はじめまして。


BL小説を書いております、やぴと申します。
こちらは男同士の恋愛小説となっております。
ストーリーの関係上、性描写があります。
ご理解いただける方のみ、自己責任において閲覧ください。
実際は小説と呼べるほどのものでもなく、趣味で書いていますので、稚拙な文章ではありますが楽しく読んで頂けると幸いです。

コメントなど気軽に頂けると嬉しいです。
誹謗中傷などの心無いコメントは当方で削除させていただきます。ご了承下さい。

花嫁の秘密 303 [花嫁の秘密]

ソファにもたれかかりいったん目を閉じてしまうと、エリックの後を追うなど不可能だった。三階の個室に置き去りにされても、そのうち戻ってくるのだからと、結局面倒でそのまま横になった。

クィンと何を話すのだろう。簡単に話を出来る相手ではないことはエリックもわかっているだろうけど、果たしてそんなことエリックが気にするだろうか。もしもここを買収する話だとしたら、もっと適切な時期を選ぶべきだ。

さすがにそれはないかと、サミーは小さく頭を振った。ここを買い取ったらどうだと言い出したのは僕だけど、あれはほんの冗談だし、エリックもそれをわかっていて話を合わせただけだ。スパイを送り込む手間が省けるが、持ち主があのエリック・コートニーだとわかれば会員の中には脱会する者もいるかもしれない。

いや、オーナーがエリックだったとしたら、逆に会員の情報は常に保護され、むやみに新聞に書きたてられる心配も減るのではないだろうか。ここで起こったことが表へ出ることはない。だが、エリック相手にそれが通用するだろうか?守秘義務は当然存在するだろうが、犯罪がらみとなれば別だ。そもそも賭博自体が不法行為にあたるけど、クィンはどうやって法の目をかいくぐっているのだろう。

面倒だけど下へ降りるか。エリックはここで作戦を立てるつもりだろうけど、込み入った話なら屋敷へ戻ってからでもいい。

部屋に人の気配がして、サミーは目を開けた。エリックはドアも閉めずに行ったのだろうか。「適当に置いておいて」給仕係ならひと言声を掛けてから入って欲しいところだ。

「何を置けって?」

突然の不快な声にサミーは顔を顰めた。飛び起きないだけの冷静さが残っていたのは幸いだ。

「ここに何の用?」起き上がり、目の前の男を睨みつける。顔も見たくないのが本音だが、黙ってやり過ごせる限度を超えている。個室にずかずかと部外者が入って来られるようでは、ここの従業員が職務怠慢だと指摘されてもおかしくはない。
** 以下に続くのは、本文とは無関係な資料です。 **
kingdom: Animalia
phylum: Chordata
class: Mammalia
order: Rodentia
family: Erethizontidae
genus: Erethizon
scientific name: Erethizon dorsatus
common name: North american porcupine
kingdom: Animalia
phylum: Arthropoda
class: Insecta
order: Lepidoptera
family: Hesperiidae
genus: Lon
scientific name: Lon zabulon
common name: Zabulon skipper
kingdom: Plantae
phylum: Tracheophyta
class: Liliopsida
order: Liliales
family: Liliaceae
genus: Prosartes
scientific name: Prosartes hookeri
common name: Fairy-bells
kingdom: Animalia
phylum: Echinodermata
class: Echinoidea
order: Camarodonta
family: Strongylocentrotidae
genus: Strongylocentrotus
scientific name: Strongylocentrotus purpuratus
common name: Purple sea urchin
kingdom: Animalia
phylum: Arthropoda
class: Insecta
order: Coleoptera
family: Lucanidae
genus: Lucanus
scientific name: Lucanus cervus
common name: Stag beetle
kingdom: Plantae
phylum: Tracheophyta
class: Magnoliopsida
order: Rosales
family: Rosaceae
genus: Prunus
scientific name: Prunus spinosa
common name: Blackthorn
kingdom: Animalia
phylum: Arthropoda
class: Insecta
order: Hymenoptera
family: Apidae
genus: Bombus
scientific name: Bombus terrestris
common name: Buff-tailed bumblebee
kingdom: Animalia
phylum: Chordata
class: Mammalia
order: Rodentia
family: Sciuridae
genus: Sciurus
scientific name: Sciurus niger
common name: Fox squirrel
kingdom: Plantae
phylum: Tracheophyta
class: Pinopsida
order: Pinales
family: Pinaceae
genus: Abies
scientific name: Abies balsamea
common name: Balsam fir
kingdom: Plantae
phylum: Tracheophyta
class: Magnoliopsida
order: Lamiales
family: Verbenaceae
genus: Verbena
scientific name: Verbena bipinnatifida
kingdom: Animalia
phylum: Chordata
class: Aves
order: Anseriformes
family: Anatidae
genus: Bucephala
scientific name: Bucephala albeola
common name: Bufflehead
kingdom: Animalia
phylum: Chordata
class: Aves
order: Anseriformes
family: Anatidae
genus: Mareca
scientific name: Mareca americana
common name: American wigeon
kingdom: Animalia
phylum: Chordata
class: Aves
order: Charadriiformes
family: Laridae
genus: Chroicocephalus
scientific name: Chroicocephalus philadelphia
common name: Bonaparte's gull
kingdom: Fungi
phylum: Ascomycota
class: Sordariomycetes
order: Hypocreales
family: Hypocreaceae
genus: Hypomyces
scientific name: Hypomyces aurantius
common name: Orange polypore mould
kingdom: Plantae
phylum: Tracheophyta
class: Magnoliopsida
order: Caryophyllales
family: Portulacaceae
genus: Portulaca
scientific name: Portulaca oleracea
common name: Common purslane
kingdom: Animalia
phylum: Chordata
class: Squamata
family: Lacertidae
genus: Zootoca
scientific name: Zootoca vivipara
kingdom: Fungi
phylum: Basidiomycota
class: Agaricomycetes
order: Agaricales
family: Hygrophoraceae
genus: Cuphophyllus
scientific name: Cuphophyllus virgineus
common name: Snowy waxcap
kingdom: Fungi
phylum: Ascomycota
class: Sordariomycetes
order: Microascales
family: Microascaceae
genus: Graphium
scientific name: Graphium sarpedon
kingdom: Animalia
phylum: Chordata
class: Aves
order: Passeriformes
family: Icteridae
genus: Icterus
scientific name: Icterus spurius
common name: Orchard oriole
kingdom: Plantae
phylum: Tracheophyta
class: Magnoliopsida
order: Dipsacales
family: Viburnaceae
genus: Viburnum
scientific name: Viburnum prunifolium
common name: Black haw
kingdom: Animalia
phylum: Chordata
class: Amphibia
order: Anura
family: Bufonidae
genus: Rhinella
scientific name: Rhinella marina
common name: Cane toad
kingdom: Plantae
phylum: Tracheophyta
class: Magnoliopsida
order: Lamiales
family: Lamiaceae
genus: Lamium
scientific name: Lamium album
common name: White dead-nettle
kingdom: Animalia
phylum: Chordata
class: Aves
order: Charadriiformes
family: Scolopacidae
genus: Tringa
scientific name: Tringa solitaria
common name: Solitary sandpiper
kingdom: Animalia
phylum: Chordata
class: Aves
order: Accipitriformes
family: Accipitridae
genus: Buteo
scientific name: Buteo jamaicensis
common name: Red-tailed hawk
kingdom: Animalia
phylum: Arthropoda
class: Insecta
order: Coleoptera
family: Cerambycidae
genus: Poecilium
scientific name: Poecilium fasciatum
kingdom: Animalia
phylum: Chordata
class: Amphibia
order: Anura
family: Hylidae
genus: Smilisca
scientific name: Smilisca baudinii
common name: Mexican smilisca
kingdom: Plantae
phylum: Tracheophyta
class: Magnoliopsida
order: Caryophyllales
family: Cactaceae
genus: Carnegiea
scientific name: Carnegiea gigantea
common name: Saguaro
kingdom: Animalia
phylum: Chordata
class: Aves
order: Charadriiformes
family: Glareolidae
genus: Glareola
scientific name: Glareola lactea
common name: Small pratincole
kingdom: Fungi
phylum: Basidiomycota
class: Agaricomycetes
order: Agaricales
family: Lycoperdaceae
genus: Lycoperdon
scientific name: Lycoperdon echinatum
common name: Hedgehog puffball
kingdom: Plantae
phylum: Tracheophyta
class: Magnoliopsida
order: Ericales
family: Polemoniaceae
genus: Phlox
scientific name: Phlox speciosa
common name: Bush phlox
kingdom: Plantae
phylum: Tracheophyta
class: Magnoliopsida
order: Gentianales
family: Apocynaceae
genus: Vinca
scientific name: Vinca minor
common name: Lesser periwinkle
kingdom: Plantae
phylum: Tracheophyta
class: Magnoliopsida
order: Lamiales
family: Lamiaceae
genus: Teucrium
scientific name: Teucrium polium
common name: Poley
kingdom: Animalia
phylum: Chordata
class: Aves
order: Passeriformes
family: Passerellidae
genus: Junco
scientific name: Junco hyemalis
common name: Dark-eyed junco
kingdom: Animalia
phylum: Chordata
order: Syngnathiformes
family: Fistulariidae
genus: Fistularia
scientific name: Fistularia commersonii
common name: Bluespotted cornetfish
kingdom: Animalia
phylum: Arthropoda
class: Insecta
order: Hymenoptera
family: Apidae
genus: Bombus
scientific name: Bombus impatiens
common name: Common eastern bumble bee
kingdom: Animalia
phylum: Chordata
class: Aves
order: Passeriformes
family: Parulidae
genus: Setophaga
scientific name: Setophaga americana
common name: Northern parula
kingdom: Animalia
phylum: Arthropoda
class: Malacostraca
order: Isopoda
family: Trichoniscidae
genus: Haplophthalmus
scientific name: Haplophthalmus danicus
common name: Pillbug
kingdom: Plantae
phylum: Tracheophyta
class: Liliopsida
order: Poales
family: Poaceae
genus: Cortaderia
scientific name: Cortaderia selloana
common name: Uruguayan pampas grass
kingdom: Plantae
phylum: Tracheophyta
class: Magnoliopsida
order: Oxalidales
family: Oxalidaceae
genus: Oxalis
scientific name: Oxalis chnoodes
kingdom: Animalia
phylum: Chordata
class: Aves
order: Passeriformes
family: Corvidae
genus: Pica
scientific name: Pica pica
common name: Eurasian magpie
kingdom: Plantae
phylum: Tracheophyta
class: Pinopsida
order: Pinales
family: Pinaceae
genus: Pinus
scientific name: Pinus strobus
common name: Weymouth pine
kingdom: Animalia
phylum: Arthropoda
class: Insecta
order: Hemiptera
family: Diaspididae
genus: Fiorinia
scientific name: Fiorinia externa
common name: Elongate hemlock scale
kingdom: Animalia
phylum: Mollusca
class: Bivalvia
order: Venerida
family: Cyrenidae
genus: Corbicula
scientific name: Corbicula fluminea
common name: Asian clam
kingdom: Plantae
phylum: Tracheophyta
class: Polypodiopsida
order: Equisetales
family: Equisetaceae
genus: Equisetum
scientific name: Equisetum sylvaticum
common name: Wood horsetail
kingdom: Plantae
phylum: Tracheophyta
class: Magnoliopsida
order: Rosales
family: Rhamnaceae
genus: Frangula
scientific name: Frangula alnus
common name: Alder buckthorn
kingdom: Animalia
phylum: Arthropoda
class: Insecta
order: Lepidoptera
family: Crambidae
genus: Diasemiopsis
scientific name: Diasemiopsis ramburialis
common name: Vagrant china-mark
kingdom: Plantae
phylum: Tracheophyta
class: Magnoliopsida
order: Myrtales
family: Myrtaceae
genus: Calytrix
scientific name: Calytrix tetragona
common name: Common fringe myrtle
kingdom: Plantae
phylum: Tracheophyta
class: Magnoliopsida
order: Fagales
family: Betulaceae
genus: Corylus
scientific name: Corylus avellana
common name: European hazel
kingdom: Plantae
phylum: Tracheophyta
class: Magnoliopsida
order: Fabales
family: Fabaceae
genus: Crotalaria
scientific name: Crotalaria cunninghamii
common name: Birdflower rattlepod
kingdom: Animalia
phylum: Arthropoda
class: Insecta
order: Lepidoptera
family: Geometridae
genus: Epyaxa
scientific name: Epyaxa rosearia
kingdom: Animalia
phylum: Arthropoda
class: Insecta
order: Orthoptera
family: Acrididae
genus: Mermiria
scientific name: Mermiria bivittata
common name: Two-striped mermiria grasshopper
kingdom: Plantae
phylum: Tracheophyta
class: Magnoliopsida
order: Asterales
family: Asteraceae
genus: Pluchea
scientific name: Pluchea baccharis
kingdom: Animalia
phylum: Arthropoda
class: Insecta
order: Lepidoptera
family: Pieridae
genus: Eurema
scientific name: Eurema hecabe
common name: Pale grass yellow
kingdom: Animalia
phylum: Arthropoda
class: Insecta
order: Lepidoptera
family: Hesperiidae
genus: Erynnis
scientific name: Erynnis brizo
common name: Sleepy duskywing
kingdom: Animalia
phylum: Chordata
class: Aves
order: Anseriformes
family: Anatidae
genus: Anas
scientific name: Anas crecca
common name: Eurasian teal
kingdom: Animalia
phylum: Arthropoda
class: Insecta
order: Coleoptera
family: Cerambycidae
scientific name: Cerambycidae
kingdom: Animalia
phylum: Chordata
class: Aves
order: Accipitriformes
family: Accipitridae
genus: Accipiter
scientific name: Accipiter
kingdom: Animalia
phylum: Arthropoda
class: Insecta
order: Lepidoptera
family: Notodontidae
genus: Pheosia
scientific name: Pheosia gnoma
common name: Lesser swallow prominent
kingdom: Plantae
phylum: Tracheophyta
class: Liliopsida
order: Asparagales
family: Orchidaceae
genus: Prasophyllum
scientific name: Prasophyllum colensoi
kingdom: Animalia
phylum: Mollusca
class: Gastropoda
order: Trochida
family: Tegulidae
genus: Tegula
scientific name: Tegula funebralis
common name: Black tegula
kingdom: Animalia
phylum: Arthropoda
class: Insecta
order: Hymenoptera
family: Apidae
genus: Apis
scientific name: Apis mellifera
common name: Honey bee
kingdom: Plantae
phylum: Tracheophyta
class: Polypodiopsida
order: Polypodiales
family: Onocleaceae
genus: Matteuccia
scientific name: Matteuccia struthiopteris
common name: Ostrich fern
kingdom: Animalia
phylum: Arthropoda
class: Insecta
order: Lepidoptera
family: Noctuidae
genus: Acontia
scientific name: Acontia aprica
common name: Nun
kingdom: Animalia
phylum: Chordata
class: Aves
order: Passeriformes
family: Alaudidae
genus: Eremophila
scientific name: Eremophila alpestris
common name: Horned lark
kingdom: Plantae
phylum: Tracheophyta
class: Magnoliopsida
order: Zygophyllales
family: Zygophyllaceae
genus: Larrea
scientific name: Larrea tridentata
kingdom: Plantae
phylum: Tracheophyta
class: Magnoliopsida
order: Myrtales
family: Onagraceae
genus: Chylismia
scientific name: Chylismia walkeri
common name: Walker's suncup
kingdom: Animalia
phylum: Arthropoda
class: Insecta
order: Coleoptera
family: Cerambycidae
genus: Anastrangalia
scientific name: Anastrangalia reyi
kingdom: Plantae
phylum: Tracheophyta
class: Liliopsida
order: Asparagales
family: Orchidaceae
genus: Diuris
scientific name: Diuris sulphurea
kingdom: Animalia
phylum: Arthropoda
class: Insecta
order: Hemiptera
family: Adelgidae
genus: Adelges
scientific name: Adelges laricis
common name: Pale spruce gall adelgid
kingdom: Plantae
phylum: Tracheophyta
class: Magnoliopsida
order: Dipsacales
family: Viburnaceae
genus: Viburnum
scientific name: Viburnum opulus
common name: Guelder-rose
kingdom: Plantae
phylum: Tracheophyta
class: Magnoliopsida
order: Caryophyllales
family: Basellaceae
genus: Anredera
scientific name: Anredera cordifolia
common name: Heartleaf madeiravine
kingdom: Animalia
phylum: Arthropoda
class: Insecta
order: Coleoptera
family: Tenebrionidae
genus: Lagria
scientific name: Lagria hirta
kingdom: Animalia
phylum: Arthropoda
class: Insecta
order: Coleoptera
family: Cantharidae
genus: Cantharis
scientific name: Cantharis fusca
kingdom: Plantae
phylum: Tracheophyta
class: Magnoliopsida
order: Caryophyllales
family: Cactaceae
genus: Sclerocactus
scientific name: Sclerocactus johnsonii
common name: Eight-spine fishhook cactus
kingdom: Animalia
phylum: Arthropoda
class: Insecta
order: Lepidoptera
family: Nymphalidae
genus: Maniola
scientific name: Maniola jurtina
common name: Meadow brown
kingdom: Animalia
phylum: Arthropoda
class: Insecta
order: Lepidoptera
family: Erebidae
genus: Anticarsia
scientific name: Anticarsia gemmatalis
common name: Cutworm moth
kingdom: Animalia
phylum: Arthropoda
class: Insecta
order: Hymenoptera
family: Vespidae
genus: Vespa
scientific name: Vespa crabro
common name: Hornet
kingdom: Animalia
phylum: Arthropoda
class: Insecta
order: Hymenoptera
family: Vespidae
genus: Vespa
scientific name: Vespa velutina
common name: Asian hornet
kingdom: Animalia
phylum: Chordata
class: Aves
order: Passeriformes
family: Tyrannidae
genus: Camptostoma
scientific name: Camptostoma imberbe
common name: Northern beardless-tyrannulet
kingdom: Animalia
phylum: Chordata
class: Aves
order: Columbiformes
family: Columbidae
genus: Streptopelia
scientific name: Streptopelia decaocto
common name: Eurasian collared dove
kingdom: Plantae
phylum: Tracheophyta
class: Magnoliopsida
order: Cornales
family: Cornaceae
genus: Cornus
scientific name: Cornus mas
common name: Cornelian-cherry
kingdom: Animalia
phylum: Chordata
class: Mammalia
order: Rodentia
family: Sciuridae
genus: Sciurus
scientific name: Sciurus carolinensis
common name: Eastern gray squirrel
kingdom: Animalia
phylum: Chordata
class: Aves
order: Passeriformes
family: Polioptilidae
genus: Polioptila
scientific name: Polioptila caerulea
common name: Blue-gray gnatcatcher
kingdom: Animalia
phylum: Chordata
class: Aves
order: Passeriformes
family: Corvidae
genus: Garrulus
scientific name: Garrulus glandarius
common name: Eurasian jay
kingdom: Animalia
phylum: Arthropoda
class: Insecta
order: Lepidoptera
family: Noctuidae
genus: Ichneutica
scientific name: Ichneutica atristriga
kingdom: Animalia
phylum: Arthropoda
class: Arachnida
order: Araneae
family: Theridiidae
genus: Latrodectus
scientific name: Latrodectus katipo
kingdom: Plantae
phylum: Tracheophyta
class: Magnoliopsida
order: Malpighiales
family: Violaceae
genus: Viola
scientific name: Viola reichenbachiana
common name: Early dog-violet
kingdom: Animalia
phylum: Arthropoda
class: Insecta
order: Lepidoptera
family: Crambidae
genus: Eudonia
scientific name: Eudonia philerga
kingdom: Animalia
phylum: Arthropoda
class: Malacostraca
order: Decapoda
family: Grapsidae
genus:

「来ていると聞いたから。それと、ドアは空いていた、ほんの少しだけど」デレクはいけしゃあしゃあと言い、それっぽく肩をすくめてみせた。まるで当然の権利だと言わんばかりだ。「この前のパーティーのお礼をしておこうと思ってね」

お礼?寄付の話だろうか、それともジュリエットを押し付けたことだろうか。結局ジュリエットは置き去りにしたけど、あのあとどうしたのだろうか。一応、怒ってはいなかったから、デレクがうまく対処したのだろう。

「礼なんて結構。さっさと出て行ってくれないか」怒鳴りつけたい衝動を抑え、冷淡に言い放つ。

「相変わらずだな。いつまで俺に怒っているつもりだ?もう時効だろう?」デレクは薄ら笑いを浮かべた。今夜も整髪料でべたべたの黒髪が不気味にぎらついている。

「怒る?そんな感情を君には抱いていない」言い返す声が少し震えた。デレクに図星を突かれたからだ。

「まるで傷ついた仔犬だな。牙を剥き出しにして、親が戻ってくるまで耐えられるのか?」

デレクは明らかに喧嘩を売っている。いったい何のために?理由は不明だが、過去僕たちに何があったのかほじくり返したくてたまらないのは見て取れた。それこそいったい何のために?一度ならず二度までも僕を辱めようっていうのか。

どこにも居場所はないと絶望したあの時の気持ちが甦ってきた。胸の奥の奥に仕舞っていたのに、まさかここで引きずり出されるとは予想外だった。